Over fifteen generations the Lowell clan, originally the Lowle family of Bristol, England managed to be a successful and productive family in New England life. Through this well-written book the author shows the family morphing from prominence in religion to manufacturing to public service to astronomy and then into literature. Though there are setbacks, sometimes major ones, the family seems to survive through it all as if it were a living entity.
The family left England because though prosperous, the taxes and duties were rising, harvests had failed and then, in 1639, the King called for able-bodied men to join a fight against Scotland. The family settled in the small community of Newbury north of Boston. Church was important, and the Congregationalist Puritans did not want to create a new church like the Pilgrims. They wanted to reform the English Church. One Sunday, “A Newbury woman came naked to the Sunday-morning services at the meetinghouse. Lydia Wardell was bare from her head to toes, an offering she made to prove that man is born good, innocent and humble…Lydia was arrested, forcibly reclothed, dragged to the Regional Court, which had convened in a tavern. The court fined her and sentenced her to a public whipping. For the whipping of thirty lashes, she was stripped naked (deemed a sign of wickedness, not innocence) and tied to a rail outside the tavern.” What she had thought to be a symbol of her innocence, the authorities deemed it a symbol of shame.
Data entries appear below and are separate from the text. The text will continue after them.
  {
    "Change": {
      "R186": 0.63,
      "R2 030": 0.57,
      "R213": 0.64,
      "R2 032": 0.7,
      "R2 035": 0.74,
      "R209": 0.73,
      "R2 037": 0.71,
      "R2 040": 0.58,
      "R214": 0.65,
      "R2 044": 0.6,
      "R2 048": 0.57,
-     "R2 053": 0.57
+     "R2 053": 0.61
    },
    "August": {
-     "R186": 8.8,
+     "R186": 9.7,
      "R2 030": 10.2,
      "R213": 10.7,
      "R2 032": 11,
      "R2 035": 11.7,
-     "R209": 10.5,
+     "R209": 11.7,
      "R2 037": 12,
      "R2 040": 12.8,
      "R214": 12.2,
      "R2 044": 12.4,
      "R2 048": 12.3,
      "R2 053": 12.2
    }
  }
Conflict with Britain was a recurring theme of the early years for the Lowell family. “Long before the Boston Tea Party, a boycott of English tea spread throughout the towns and villages of New England.” Locals brewed strawberry leaves, currant leaves, four-leaf loosestrife and ribwort, but none tasted as good as the real thing.
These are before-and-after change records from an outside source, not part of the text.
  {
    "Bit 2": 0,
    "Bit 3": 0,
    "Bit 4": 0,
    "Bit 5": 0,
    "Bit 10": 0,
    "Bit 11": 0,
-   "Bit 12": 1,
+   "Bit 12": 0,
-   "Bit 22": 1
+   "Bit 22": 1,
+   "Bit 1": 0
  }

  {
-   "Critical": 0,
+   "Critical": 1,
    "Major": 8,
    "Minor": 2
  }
Over the generations the Lowell family centered on two properties, first Elmwood and later, Sevenels (seven L’s). “When the bushes bloomed in the spring, it was as if the house were alive,” the author writes, “Breathing out exhalations of purple and fuchsia, and taking in gulps of green.”
The strong abolitionist views of the family were sorely tested during the Civil War. William Putnam, son of Mary Lowell volunteered for the Twentieth Massachusetts Volunteer Infantry, which included Charles Cabot, Oliver Wendell Holmes Junior, and Paul Revere. The twentieth was sent on an “easy assignment” in September of 1861 against an unsuspecting rebel force. “Instead of a clear path to easy victory, the soldiers of the Twentieth found themselves in hell,” Sankovitch tells us. Will was shot through the abdomen. Three other members of the family died before the slaves were emancipated.
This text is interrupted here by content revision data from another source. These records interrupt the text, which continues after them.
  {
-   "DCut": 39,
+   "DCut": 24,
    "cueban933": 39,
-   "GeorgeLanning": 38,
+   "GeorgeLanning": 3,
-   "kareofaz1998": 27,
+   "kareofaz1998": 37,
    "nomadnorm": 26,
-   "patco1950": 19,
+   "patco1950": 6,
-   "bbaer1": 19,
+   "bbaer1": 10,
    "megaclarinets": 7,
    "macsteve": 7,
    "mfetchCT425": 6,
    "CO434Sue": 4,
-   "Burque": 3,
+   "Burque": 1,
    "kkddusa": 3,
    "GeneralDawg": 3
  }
In the early twentieth century, Percival Lowell captivated the popular imagination with his studies of Mars and its canals from an observatory in Flagstaff, Arizona. In 1907 the Wall Street Journal wrote, “What is the most extraordinary event of the past twelve months? The proof …that conscious, intelligent human life exists on the planet Mars.” No matter the inaccuracy of such a claim, the Lowells contributed selflessly to the society around them.
The author writes this family chronicle in a well-organized and easily readable style, and the pages fly by.